# PROVIDED PASSAGE

◇ ◇ ◇ ◇ ◇ ◇ ◇

Now, a new master narrative could arise on paper. That would be easy. On
paper, if it were just a matter of paper, we could do it. But to do that
via the Internet is about as likely as the Internet becoming a single
state-controlled television channel. Because a single historical
narrative is a paper narrative.

I don’t think we are going to get one. We could conceivably get a new
ideology or a new business model that is able to seize control of the
course of events and reinstate some clear path to progress, that gets a
democratic consensus behind it. I don’t think that’s likely. At least
not for ten years. I could be wrong, but it’s not on the near-term radar.

What we are facing over a decade is a decade of emergency rescue, of
resiliency, of attempts at sustainability, rather than some kind of
clear march toward advanced heights of civilization. We are into an era
of decay and repurposing of broken structures, of new social inventions
within networks, a world of ‘Gothic High-Tech’ and ‘Favela Chic’ (as
I’ve called it), a crooked networked bazaar of history and futurity,
rather than a cathedral of history, and a utopia of futurity.

That’s just the situation on the ground. I don’t want to belabor this
point. I don’t want to go on and on about the fact that this is a new
historical situation. If you don’t get it by now, you will be forced to
get it; you will have no other choice.

The question is: now what? Given that we have atemporal organized
representations of verbal structures, what can we actually do? Where is
the fun part?

Where is the fun part? And I think there could be some, actually. We are
living in an atemporal network culture, and I don’t think that requires
a moral panic. I think it ought to be regarded as something like moving
into a new town.

We’ve moved into a new town, and the first order of business is like :
ok, what gives around here? Well, there seems to be this sort of decayed
castle, and there’s also a lot of slums…. That’s not the sort of thing
which requires a punk ‘no-future’ rage. Like: ‘You’ve taken away my
future, and I am going to kill you, or kill myself, and throw a brick at
a cop!’ I don’t really think that is helpful.

What’s needed here is like a kind of atemporality that’s like
agnosticism. Just a calm, pragmatic, serene skepticism about the
historical narratives. I mean: they just don’t map onto what is going on.

So how do we just — like — sound out our new scene? What can we do to
liven things up, especially as creative artists?

Well, the immediate impulse is going to be the ‘Frankenstein Mashup.’
Because that’s the native expression of network culture. The
“Frankenstein mashup” is to just take elements of past, present, and
future and just collide ‘em together, in sort of a collage. More or less
semi-randomly, like a Surrealist “exquisite corpse.”

◇ ◇ ◇ ◇ ◇ ◇ ◇

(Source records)
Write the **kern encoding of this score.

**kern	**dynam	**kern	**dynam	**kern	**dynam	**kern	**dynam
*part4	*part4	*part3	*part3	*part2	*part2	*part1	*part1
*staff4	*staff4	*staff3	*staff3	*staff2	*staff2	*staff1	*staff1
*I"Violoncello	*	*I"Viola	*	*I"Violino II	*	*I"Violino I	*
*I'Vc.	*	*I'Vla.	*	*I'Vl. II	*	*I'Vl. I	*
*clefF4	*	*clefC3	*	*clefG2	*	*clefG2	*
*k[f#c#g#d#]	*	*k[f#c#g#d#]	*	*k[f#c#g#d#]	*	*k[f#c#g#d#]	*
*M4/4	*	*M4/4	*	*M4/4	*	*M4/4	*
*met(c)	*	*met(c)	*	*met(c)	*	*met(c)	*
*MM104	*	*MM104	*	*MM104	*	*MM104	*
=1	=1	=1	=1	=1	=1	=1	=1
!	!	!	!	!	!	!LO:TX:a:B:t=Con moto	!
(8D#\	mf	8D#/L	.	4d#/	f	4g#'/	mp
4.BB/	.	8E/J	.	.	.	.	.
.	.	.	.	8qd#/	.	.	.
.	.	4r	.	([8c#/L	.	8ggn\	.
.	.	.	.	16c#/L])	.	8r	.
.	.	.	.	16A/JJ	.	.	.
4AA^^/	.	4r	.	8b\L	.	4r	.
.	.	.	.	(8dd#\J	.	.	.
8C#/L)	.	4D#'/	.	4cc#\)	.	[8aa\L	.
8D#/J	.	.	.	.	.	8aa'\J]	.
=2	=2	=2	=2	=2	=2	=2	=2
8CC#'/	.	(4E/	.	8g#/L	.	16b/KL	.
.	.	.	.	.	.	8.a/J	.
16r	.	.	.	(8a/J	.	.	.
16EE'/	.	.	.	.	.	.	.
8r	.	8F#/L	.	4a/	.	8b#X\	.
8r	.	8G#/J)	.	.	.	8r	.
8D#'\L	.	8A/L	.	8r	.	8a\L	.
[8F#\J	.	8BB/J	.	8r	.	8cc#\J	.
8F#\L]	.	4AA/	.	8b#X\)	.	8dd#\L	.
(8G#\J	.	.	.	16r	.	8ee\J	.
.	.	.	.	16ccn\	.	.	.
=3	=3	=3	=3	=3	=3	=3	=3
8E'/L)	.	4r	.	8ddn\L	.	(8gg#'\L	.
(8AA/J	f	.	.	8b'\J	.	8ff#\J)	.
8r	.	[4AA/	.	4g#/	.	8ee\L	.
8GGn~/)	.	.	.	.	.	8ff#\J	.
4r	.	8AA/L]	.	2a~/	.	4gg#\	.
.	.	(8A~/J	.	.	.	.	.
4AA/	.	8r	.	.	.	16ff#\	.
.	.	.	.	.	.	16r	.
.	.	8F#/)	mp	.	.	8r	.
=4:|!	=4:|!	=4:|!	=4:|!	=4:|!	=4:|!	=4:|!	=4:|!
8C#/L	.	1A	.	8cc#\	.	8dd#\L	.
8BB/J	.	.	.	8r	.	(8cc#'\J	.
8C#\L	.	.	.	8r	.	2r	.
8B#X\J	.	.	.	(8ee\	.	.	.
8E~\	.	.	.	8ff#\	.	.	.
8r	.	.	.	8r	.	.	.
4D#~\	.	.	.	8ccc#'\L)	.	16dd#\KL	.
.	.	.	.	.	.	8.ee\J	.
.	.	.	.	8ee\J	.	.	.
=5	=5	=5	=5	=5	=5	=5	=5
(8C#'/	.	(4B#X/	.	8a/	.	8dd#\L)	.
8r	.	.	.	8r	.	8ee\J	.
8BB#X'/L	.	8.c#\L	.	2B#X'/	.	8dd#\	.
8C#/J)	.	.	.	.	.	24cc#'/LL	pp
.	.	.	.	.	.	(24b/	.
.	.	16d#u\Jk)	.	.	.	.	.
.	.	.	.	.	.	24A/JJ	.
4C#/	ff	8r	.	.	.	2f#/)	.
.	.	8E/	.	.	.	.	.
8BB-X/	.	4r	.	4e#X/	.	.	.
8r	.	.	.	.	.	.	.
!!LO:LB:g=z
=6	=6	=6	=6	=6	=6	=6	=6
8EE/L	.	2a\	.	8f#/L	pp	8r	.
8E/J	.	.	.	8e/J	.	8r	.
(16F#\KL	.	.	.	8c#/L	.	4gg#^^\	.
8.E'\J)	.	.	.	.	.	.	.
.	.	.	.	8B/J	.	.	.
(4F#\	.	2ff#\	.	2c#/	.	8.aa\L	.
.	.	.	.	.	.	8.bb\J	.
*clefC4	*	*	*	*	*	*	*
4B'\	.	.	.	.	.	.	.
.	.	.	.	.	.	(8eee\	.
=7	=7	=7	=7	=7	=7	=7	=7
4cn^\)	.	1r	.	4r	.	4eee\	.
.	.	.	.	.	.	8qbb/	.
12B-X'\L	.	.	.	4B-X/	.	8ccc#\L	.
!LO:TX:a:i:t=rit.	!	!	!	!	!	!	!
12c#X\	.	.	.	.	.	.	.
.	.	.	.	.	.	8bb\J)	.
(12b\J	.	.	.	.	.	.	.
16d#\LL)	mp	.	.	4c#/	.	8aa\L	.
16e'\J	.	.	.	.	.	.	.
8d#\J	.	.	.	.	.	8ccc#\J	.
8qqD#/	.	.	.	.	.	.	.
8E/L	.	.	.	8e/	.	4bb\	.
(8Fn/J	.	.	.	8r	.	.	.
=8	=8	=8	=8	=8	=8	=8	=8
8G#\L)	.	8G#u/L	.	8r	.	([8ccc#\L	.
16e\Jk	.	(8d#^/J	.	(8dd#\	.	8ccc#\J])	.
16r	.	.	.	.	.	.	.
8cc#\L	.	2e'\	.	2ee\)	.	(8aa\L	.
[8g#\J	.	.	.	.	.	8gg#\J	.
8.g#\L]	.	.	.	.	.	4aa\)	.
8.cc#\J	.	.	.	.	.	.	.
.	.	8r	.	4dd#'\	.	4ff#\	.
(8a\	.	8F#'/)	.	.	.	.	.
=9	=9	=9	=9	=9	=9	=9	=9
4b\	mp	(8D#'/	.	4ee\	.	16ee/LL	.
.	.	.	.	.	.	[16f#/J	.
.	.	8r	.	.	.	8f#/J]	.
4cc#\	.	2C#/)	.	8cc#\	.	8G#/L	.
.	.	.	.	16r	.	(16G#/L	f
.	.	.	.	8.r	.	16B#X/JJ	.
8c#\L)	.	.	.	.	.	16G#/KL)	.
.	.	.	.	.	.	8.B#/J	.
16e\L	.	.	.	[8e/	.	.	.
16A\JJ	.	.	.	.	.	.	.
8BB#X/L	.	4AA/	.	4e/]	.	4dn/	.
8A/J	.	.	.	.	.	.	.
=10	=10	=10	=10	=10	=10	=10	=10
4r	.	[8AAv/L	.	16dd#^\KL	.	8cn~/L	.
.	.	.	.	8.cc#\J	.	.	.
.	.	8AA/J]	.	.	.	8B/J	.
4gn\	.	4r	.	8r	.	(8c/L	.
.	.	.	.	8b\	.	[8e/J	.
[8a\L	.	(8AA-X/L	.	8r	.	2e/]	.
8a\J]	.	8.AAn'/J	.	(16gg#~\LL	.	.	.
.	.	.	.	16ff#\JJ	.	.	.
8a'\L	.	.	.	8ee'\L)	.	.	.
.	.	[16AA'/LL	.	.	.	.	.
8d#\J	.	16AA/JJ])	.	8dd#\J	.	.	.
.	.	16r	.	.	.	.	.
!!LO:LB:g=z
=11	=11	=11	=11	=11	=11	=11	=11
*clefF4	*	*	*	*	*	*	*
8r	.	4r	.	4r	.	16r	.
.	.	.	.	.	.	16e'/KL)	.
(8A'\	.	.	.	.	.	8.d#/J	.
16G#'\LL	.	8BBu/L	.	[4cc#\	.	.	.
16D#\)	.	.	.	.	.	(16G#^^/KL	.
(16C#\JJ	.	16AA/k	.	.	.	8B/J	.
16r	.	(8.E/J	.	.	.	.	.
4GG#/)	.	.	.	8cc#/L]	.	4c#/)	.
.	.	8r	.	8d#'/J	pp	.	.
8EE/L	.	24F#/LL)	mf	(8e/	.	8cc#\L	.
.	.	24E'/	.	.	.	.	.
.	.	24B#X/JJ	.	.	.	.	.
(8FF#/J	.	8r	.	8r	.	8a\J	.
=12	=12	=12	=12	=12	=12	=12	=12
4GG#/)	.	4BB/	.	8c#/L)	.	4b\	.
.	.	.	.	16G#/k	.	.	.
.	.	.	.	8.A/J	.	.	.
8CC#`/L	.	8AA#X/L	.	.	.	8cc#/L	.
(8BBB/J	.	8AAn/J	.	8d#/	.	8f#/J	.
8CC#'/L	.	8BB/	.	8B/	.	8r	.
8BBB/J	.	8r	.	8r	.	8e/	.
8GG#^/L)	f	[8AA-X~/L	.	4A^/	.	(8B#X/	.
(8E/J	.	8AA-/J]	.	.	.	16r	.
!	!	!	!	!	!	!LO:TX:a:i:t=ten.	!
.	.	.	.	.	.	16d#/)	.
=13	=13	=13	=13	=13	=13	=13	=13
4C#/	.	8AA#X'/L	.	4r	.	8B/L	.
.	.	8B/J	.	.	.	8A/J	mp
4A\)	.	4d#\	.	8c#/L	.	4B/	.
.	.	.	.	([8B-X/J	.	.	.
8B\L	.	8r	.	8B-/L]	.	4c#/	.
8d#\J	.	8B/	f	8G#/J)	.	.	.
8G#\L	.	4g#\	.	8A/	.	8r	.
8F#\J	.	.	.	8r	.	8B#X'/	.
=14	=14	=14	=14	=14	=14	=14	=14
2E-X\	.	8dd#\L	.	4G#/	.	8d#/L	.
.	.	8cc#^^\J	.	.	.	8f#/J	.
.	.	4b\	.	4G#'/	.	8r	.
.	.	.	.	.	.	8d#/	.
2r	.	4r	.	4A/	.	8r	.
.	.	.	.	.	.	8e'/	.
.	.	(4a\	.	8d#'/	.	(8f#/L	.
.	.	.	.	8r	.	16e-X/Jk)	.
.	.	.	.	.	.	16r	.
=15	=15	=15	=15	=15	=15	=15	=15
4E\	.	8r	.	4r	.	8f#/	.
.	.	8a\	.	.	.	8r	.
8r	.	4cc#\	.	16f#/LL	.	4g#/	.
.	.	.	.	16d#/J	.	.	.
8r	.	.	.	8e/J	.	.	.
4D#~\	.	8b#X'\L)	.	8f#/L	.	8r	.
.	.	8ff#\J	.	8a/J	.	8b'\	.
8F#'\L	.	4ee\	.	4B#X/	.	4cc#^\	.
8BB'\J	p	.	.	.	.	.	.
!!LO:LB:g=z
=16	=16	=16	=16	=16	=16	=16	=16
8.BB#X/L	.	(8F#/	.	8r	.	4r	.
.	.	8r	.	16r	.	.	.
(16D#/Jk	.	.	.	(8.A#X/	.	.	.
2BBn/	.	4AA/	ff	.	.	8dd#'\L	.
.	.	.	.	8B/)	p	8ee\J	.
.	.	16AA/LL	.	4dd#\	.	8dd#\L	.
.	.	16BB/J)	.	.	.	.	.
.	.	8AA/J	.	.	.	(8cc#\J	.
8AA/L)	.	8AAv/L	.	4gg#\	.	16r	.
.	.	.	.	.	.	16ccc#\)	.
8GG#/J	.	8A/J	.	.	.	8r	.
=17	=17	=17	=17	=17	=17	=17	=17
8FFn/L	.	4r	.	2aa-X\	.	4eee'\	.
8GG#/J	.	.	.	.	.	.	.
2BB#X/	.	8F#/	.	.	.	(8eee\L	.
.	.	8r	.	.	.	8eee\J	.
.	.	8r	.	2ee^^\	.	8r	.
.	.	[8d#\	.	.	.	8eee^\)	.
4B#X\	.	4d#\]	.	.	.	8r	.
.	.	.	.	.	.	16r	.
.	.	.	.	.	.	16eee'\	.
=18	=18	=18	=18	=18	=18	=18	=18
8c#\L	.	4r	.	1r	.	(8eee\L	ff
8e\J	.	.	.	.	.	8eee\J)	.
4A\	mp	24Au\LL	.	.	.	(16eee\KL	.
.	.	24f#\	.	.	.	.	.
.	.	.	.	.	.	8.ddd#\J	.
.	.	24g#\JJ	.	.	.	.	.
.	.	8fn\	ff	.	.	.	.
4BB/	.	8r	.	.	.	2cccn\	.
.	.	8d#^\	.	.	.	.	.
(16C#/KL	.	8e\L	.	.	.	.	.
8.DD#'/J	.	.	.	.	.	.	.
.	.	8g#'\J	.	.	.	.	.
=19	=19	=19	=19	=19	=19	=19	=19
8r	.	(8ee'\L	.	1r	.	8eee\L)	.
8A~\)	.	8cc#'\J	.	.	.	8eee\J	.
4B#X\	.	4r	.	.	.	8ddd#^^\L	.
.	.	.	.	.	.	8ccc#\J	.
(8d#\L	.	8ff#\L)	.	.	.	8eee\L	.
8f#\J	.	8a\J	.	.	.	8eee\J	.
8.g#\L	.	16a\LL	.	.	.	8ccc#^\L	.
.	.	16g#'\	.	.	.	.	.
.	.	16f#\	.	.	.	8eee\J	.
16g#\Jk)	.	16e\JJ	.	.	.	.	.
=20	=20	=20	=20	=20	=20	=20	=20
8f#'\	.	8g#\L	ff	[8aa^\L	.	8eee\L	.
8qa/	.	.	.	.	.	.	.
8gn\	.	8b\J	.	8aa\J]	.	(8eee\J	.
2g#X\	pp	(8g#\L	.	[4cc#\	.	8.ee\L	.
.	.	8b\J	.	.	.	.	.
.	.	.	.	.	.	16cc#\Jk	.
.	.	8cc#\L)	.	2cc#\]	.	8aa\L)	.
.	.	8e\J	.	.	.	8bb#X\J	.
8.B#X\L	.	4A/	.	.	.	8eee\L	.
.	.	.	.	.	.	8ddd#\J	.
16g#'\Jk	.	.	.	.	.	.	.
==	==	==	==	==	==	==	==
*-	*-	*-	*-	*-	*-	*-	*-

◇ ◇ ◇ ◇ ◇ ◇ ◇

# WHAT TO WORK ON
[1] Update the passage on atemporality between "The question is: now" and "a new town.", inclusive, replacing "moral panic" with "collective alarm".
[2] According to the passage on atemporality, the coming decade will be a decade of what three things?
Nothing in the records is needed for this work.

# ANSWERS FOR THE EXERCISE
[1]
The question is: now what? Given that we have atemporal organized
representations of verbal structures, what can we actually do? Where is
the fun part?

Where is the fun part? And I think there could be some, actually. We are
living in an atemporal network culture, and I don’t think that requires
a collective alarm. I think it ought to be regarded as something like moving
into a new town.

[2]
- Emergency rescue
- Resiliency
- Attempts at sustainability